The annoying babu/NRI entitlement syndrome

Indians have a peculiar failing. Not all, of course, but enough of them to make you notice it. I am referring to that sense of entitlement that comes from status, whether inherited or acquired. Coming as I do from a family of bureaucrats and with a large group of friends who were also bureaucrats, I have seen this at close quarters. Again, not all of them are like that but, as I said, enough of them for us to take notice. Basically, this sense of entitlement manifests itself in many ways, of which the most pronounced is not saying ‘please’ or ‘thank you’ when talking to people they don’t know, especially those who they think are of a lower status, which is everyone else.

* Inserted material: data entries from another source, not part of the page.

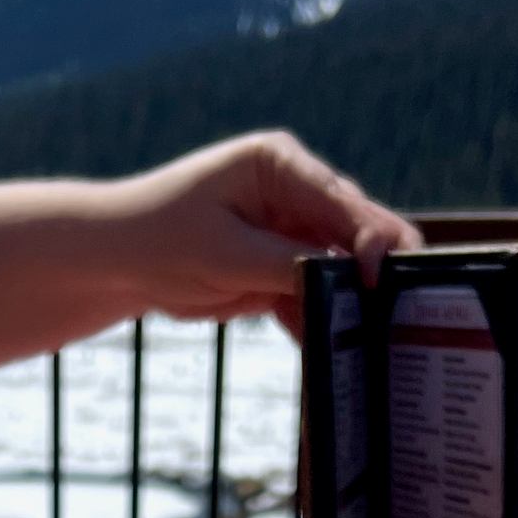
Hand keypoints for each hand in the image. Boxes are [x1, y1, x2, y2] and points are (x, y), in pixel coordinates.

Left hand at [109, 131, 420, 327]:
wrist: (116, 260)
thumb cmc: (161, 238)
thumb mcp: (226, 254)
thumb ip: (289, 265)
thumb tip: (349, 280)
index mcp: (280, 165)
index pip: (342, 201)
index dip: (371, 239)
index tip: (380, 278)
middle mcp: (293, 191)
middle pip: (351, 232)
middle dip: (373, 270)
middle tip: (401, 309)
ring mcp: (289, 229)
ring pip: (338, 268)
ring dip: (351, 302)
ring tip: (376, 338)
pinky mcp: (279, 266)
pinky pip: (312, 295)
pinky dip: (320, 321)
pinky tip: (336, 352)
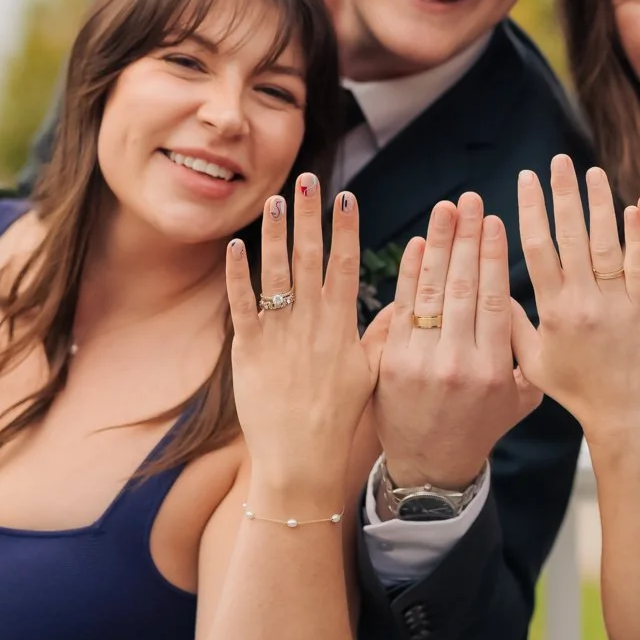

This inability to say ‘please’ or ‘thank you’ shows they don’t respect others. And the tone of their speech embellishes that disrespect. I once asked my father why this was so. He said it’s because they are treated like superior beings from the age of 23 or 24 when they join whichever service they have qualified for after passing that one single UPSC examination. After that, for the next 35–37 years, unless removed from service, they are the bosses. Everyone is a subordinate except their seniors in government service. It was a good explanation, not just of the rude behaviour but also the sense of entitlement arising from being the Sahib.

But what I don’t understand is why our NRIs feel so entitled. I have seen this in our own family where, for the last 30 years, many have gone overseas to work. This includes my son, I must confess. These people, merely because they live outside India, think they are entitled to different treatment. Their attitude is “look, when we are overseas,  we aren’t given any special treatment.  So when we are back home we must be given preference and special attention.” You see this most in the class of people that should know better, the educated NRIs.

Coming from a family of bureaucrats and with many friends who were also bureaucrats, I have seen this sense of entitlement at close quarters.

A peculiar manifestation of this happens within families where the son or daughter who is working abroad wants special treatment, both when he or she is outside India  and when he or she is back home. Thus, I have heard from dozens of parents who complain that as soon as their jet lag is over their children assume that while they are visiting, all food will be cooked by the mother. This plea that “we want ghar ka khana” appeals to the maternal instinct. The mother then ends up cooking three meals a day for the entire duration of the stay.

Well, you might say if you are a man who watches TV all day, that’s ok isn’t it, what are mothers for? My problem is that when these brats come home, they say “Look, we work so hard overseas and do all the housework ourselves, that when we come home we will only lounge about all day. So pamper us.” No ‘please’, either! Again the mother ends up catering to this sense of entitlement.

Don’t get me wrong. It’s nice to be able to do things for your children, whether they are NRIs or residents in India. That’s not the problem. The problem is the sense of entitlement — that this is our due and the rest of you should do what’s needed, namely, give us special treatment. And do you know when this behaviour is most pronounced and therefore the most annoying? It’s when these people are in the foreign service because then not only are they bureaucrats, they are also NRIs because they live abroad most of the time but with a full complement of domestic help for which the Indian taxpayers pay. It’s thus a triple whammy for everyone else.